This Des episode 2 review contains spoilers.
The ego has a remarkable drive to protect itself from damage. Whoever we are and whatever we’ve done, our minds can twist things so we don’t have to see ourselves as villains deserving of blame. There are always extenuating circumstances. Somebody or something else is always responsible. Reality can be warped into whatever shape is required to let us view ourselves as, essentially, good.
In a narcissist like Dennis Nilsen, that system works overtime. In Des episode two, it was in full operation, bending reality to make him – and not men and boys he killed for his gratification – the victim. Across the hour, we saw Nilsen complain of unfair treatment. He carped about prison food, about being denied favours he felt entitled to for cooperating, and about being spoken to like a criminal. He saw no paradox in the fondness he claims to have felt for his victims, positioning himself as the put-upon and grieving recipient of their pain. And for the murders he committed, he blamed the death of his grandfather, booze, music, and the Tory government – anything to deflect personal responsibility.
This distorted logic culminated in the shock twist of Nilsen’s surprise plea. The police knew he was guilty. He knew he was guilty. And yet he pleaded not guilty – another power play from a man who took perverse thrill in being in absolute control.
Control is also central to David Tennant’s striking performance, which expanded in part two to present us with a trickier character than we’d seen previously. In addition to Nilsen’s impatient, mumbling recitation of facts, we met his self-righteous arrogance and temper, and also glimpsed the calculation going on behind that reclined posture and unwavering gaze. There was grief too, for the death of his dog, but – the real question of episode two – how much was real and how much was an act?

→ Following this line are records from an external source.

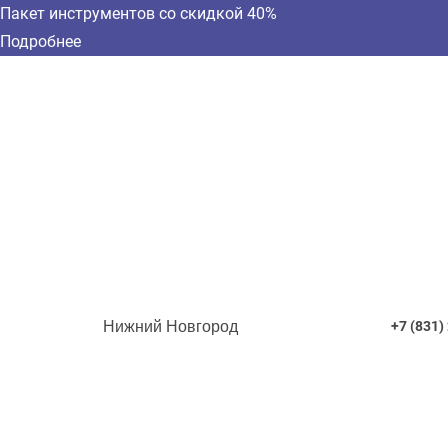
Пакет инструментов со скидкой 40%
Подробнее
Нижний Новгород
+7 (831)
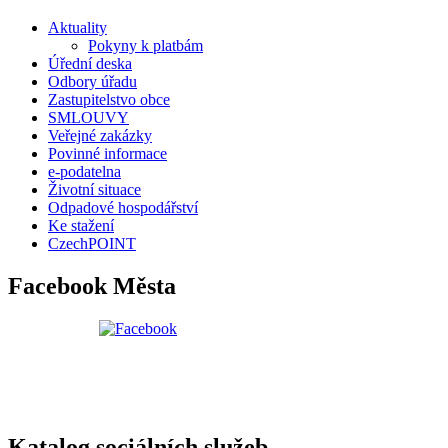
Aktuality
Pokyny k platbám
Úřední deska
Odbory úřadu
Zastupitelstvo obce
SMLOUVY
Veřejné zakázky
Povinné informace
e-podatelna
Životní situace
Odpadové hospodářství
Ke stažení
CzechPOINT
Facebook Města
Katalog sociálních služeb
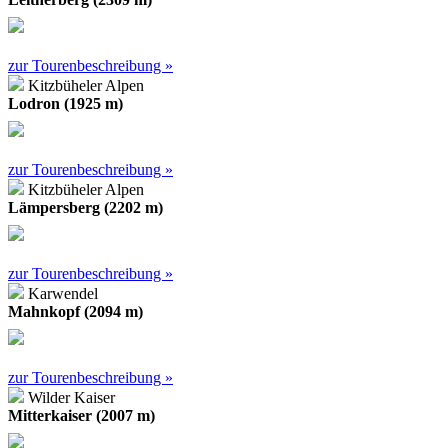
zur Tourenbeschreibung »
Kitzbüheler Alpen
Lodron (1925 m)
zur Tourenbeschreibung »
Kitzbüheler Alpen
Lämpersberg (2202 m)
zur Tourenbeschreibung »
Karwendel
Mahnkopf (2094 m)
zur Tourenbeschreibung »
Wilder Kaiser
Mitterkaiser (2007 m)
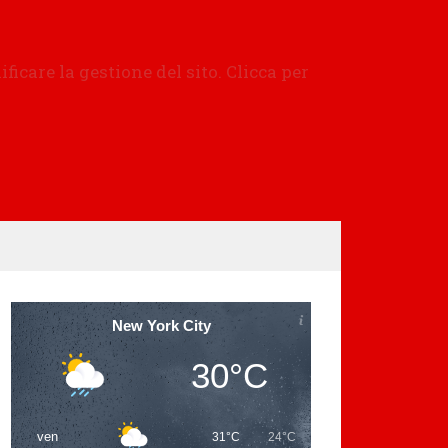
New York City
30°C
ven
31°C
24°C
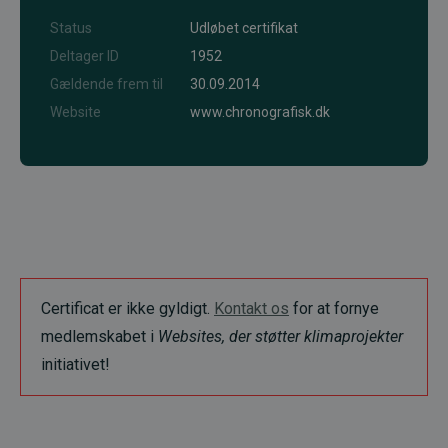
Status
Udløbet certifikat
Deltager ID
1952
Gældende frem til
30.09.2014
Website
www.chronografisk.dk
Certificat er ikke gyldigt.
Kontakt os
for at fornye
medlemskabet i
Websites, der støtter klimaprojekter
initiativet!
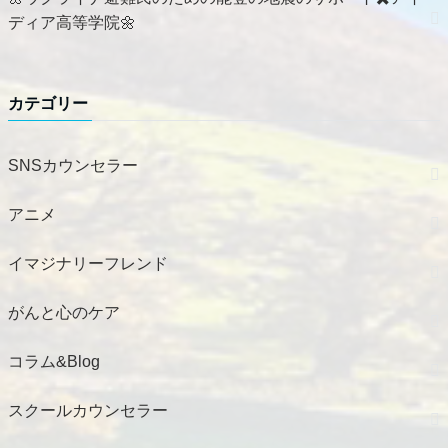
ディア高等学院🌼
カテゴリー
SNSカウンセラー
アニメ
イマジナリーフレンド
がんと心のケア
コラム&Blog
スクールカウンセラー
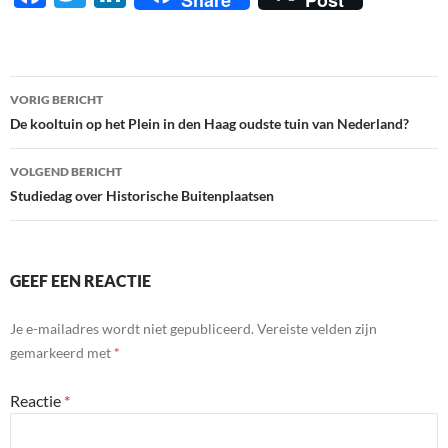
ac
w
n
e
itt
k
b
er
e
Berichtnavigatie
VORIG BERICHT
o
dI
De kooltuin op het Plein in den Haag oudste tuin van Nederland?
o
n
VOLGEND BERICHT
k
Studiedag over Historische Buitenplaatsen
GEEF EEN REACTIE
Je e-mailadres wordt niet gepubliceerd.
Vereiste velden zijn
gemarkeerd met
*
Reactie
*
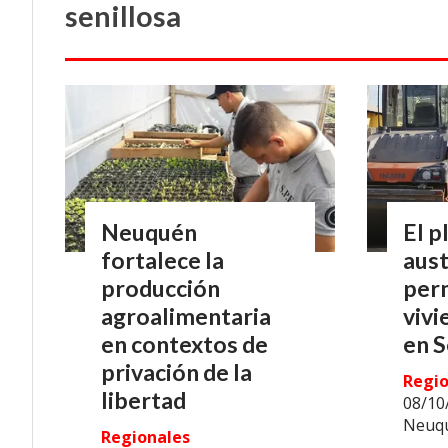
senillosa
Neuquén
El p
fortalece la
aus
producción
perm
agroalimentaria
vivi
en contextos de
en S
privación de la
Regio
libertad
08/10
Neuq
Regionales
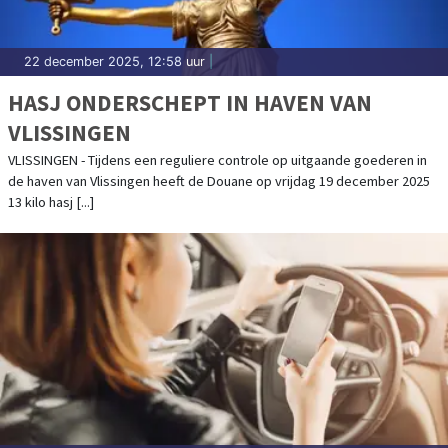
22 december 2025, 12:58 uur
|
HASJ ONDERSCHEPT IN HAVEN VAN
VLISSINGEN
VLISSINGEN - Tijdens een reguliere controle op uitgaande goederen in
de haven van Vlissingen heeft de Douane op vrijdag 19 december 2025
13 kilo hasj [...]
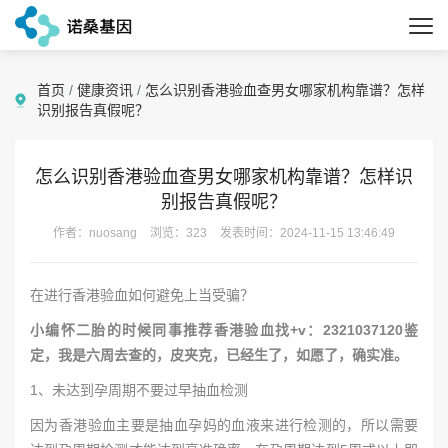
首页
/
健康资讯
/
怎么识别香港验血查男女哪家机构靠谱？怎样
识别报告真假呢？
怎么识别香港验血查男女哪家机构靠谱？怎样识
别报告真假呢？
作者：nuosang
浏览：323
发表时间：2024-11-15 13:46:49
在进行香港验血如何避免上当受骗？
小编怀二胎的时候同事推荐香港验血找+v：2321037120鉴
定，我是六周去查的，皮夹克，已经生了，如愿了，确实准。
1、未达到孕周期不要过早抽血检测
因为香港验血主要是抽血孕妈的血液来进行检测的，所以需要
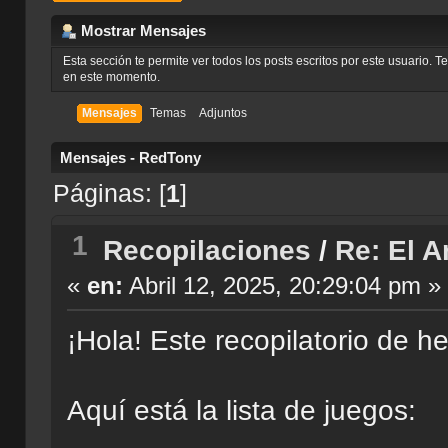
Mostrar Mensajes
Esta sección te permite ver todos los posts escritos por este usuario. 
en este momento.
Mensajes
Temas
Adjuntos
Mensajes - RedTony
Páginas: [
1
]
1
Recopilaciones
/
Re: El A
«
en:
Abril 12, 2025, 20:29:04 pm »
¡Hola! Este recopilatorio de 
Aquí está la lista de juegos:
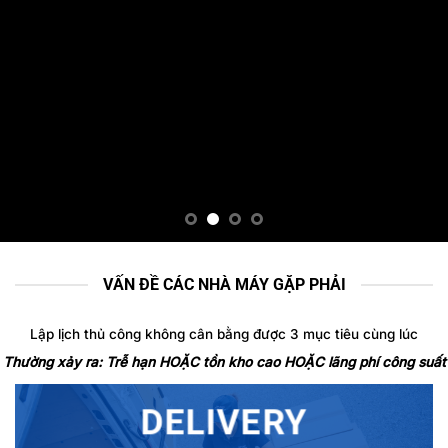
VẤN ĐỀ CÁC NHÀ MÁY GẶP PHẢI
Lập lịch thủ công không cân bằng được 3 mục tiêu cùng lúc
Thường xảy ra: Trễ hạn HOẶC tồn kho cao HOẶC lãng phí công suất
DELIVERY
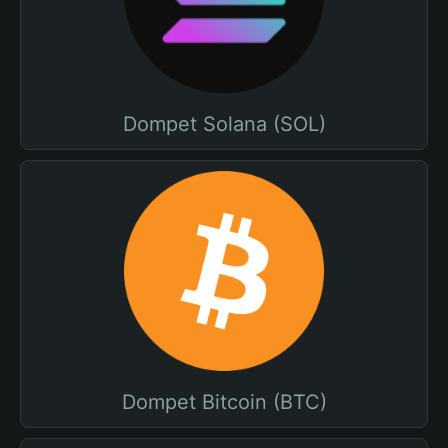
Dompet Solana (SOL)
Dompet Bitcoin (BTC)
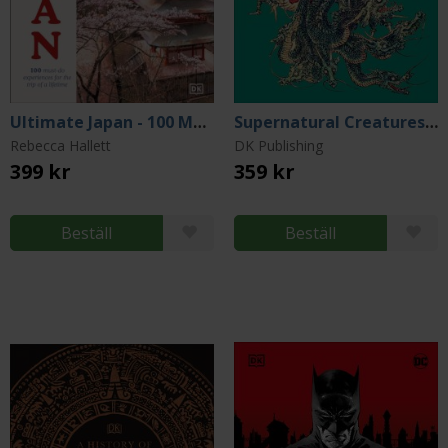
Ultimate Japan - 100 Must-do Experiences for the Trip of a Lifetime
Supernatural Creatures: Mythical and Sacred Creatures from Around the World
Rebecca Hallett
DK Publishing
399 kr
359 kr
Beställ
Beställ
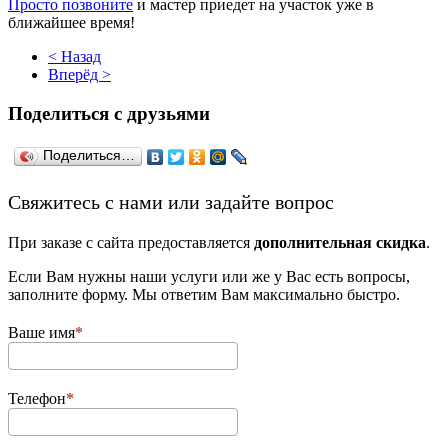
Просто позвоните
и мастер приедет на участок уже в
ближайшее время!
< Назад
Вперёд >
Поделиться с друзьями
Поделиться…
­Свяжитесь с нами или задайте вопрос
При заказе с сайта предоставляется
дополнительная скидка
.
Если Вам нужны наши услуги или же у Вас есть вопросы,
заполните форму. Мы ответим Вам максимально быстро.
Ваше имя
Телефон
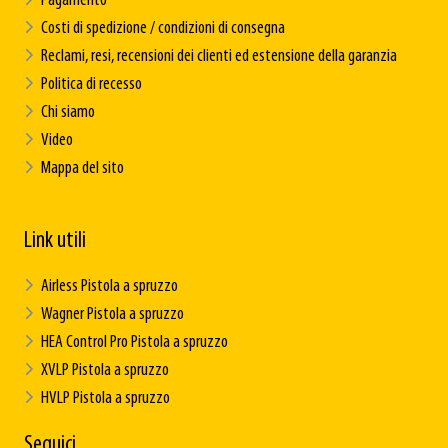
Pagamento
Costi di spedizione / condizioni di consegna
Reclami, resi, recensioni dei clienti ed estensione della garanzia
Politica di recesso
Chi siamo
Video
Mappa del sito
Link utili
Airless Pistola a spruzzo
Wagner Pistola a spruzzo
HEA Control Pro Pistola a spruzzo
XVLP Pistola a spruzzo
HVLP Pistola a spruzzo
Seguici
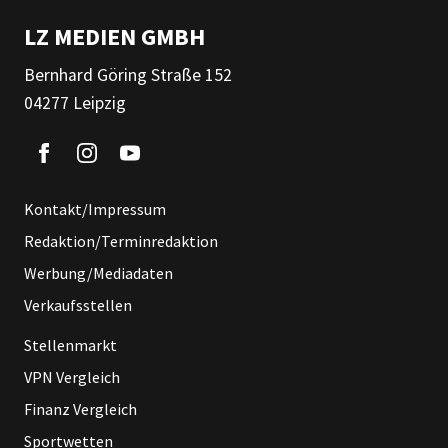
LZ MEDIEN GMBH
Bernhard Göring Straße 152
04277 Leipzig
Kontakt/Impressum
Redaktion/Terminredaktion
Werbung/Mediadaten
Verkaufsstellen
Stellenmarkt
VPN Vergleich
Finanz Vergleich
Sportwetten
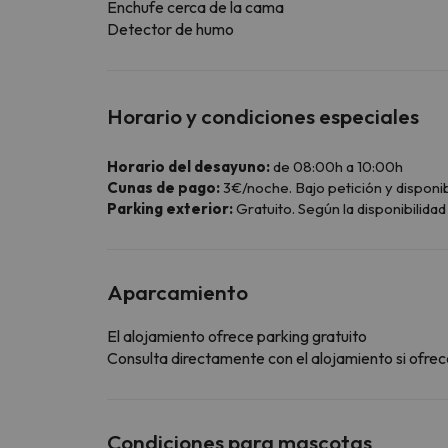
Enchufe cerca de la cama
Detector de humo
Horario y condiciones especiales
Horario del desayuno:
de 08:00h a 10:00h
Cunas de pago:
3€/noche. Bajo petición y disponib
Parking exterior:
Gratuito. Según la disponibilidad 
Aparcamiento
El alojamiento ofrece parking gratuito
Consulta directamente con el alojamiento si ofrece
Condiciones para mascotas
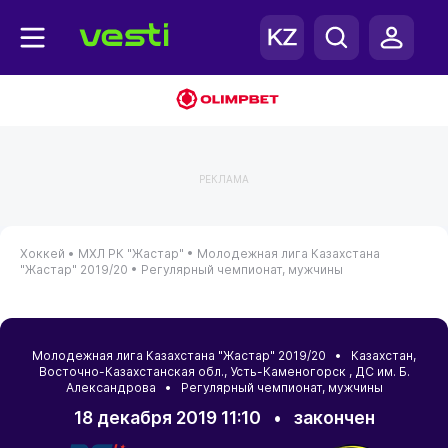
РЕКЛАМА
Хоккей •
МХЛ РК "Жастар" •
Молодежная лига Казахстана
"Жастар" 2019/20 •
Регулярный чемпионат, мужчины
Молодежная лига Казахстана "Жастар" 2019/20 •
Казахстан
,
Восточно-Казахстанская обл.
,
Усть-Каменогорск
, ДС им. Б.
Александрова • Регулярный чемпионат, мужчины
18 декабря 2019 11:10
•
закончен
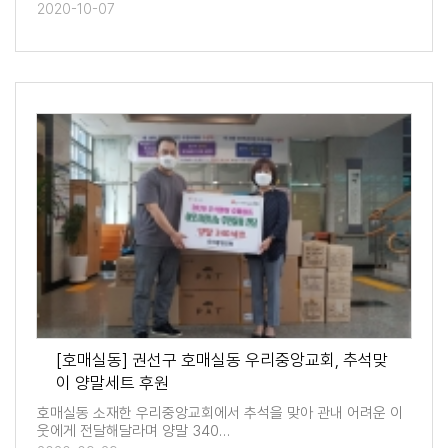
2020-10-07
[호매실동] 권선구 호매실동 우리중앙교회, 추석맞
이 양말세트 후원
호매실동 소재한 우리중앙교회에서 추석을 맞아 관내 어려운 이
웃에게 전달해달라며 양말 340…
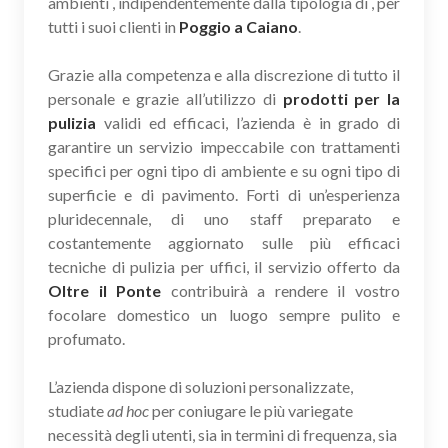
ambienti , indipendentemente dalla tipologia di , per
tutti i suoi clienti in
Poggio a Caiano
.
Grazie alla competenza e alla discrezione di tutto il
personale e grazie all’utilizzo di
prodotti per la
pulizia
validi ed efficaci, l’azienda è in grado di
garantire un servizio impeccabile con trattamenti
specifici per ogni tipo di ambiente e su ogni tipo di
superficie e di pavimento. Forti di un’esperienza
pluridecennale, di uno staff preparato e
costantemente aggiornato sulle più efficaci
tecniche di pulizia per uffici, il servizio offerto da
Oltre il Ponte
contribuirà a rendere il vostro
focolare domestico un luogo sempre pulito e
profumato.
L’azienda dispone di soluzioni personalizzate,
studiate
ad hoc
per coniugare le più variegate
necessità degli utenti, sia in termini di frequenza, sia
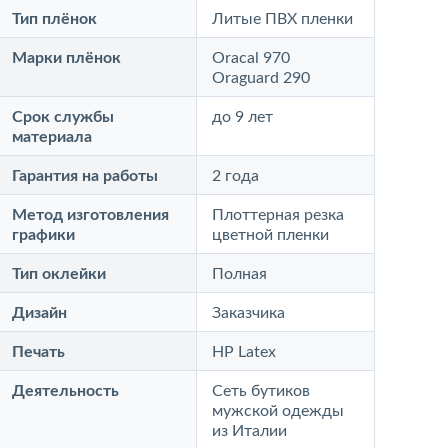
Тип плёнок
Литые ПВХ пленки
Марки плёнок
Oracal 970
Oraguard 290
Срок службы
до 9 лет
материала
Гарантия на работы
2 года
Метод изготовления
Плоттерная резка
графики
цветной пленки
Тип оклейки
Полная
Дизайн
Заказчика
Печать
HP Latex
Деятельность
Сеть бутиков
мужской одежды
из Италии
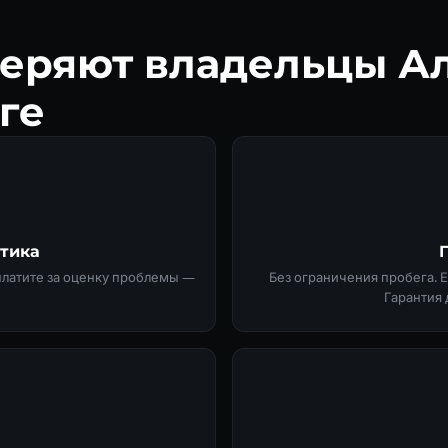
еряют владельцы А
ге
стика
 платите за оценку проблемы —
Без ограничения пробега. 
Гарантия 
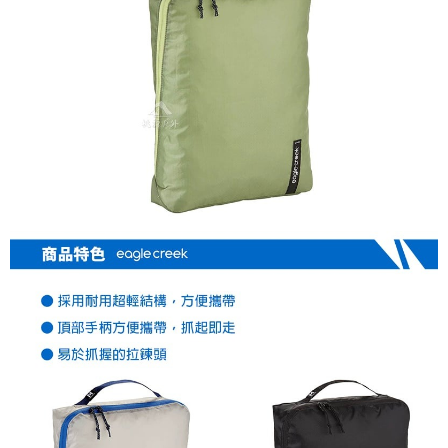
４．使用「AFTEE先享後付」時，將依據個別帳號之用戶狀況，依本公司即
每筆NT$100，滿NT$1,000(含以上)免運費
時審查核予不同之上限額度；若仍有額度不足之情形，本公司將視審查結果
請求用戶進行身份認證。
宅配
５．嚴禁一人註冊多個帳號或使用他人資訊註冊。若發現惡意使用之情形，
恩沛科技股份有限公司將有權停止該用戶之使用額度並採取法律行動。
每筆NT$100，滿NT$1,000(含以上)免運費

Nilsen’s self-regard and desire for notoriety are now in plain sight, which brings his every utterance into question. What is the truth, and what is just another tactic to regain the upper hand? The drama didn’t give any didactic answers, preferring to take its cue from biographer Brian Masters and let the ‘reader’ decide.
The discussions about Masters’ book in episode two were a canny way for Des to talk about itself. Various objections were raised to the writing of the book, from DCI Jay’s disgust at the popular interest in Nilsen, to Masters’ boyfriend warning that the act of writing it would ultimately give Nilsen power. The same could be said of ITV’s decision to dramatise this story. Masters’ argument in favour of the book – that an objective account comprehending how this person came to pass was a useful societal document – could equally serve as the drama’s creators.
Backing up that argument, Des isn’t only concerned with its leading man, but also with institutional injustices. Episode two’s other focus was the regrettable attitude towards the investigation into Nilsen’s crimes by Scotland Yard. Despite DCI Jay arguing the point at every turn, top brass were shown to be more driven by PR and finance than by the pursuit of closure and justice for victims and their families.
DCI Jay emerged as a hero in episode two, a hard-working, dogged officer with the right emotional instincts, the opposite of perverse, slippery Nilsen. The audience needs a character to root for, and in Des, that’s Jay. It’s solid casting; the always-likeable Daniel Mays is just as natural a fit for the role as Tennant is for Nilsen.
Despite the undeniable frisson of Tennant’s performance in the title role, this clever, well-acted series has clearly given thought to its ethical responsibilities. The choice to weight this story in Jay’s favour rewards humanity, not aberration. By staging the debate about Masters’ book, it prompts us to consider the implications of what we’re watching. And finally, by airing Jay’s view that Nilsen is an unremarkable man unworthy of our fascination, it gives us a position to take that, rightfully, offers Nilsen zero reward. It’s layered, quality drama that avoids cheap sensationalism at almost every turn.
Des concludes on Wednesday the 16th of September at 9pm on ITV1.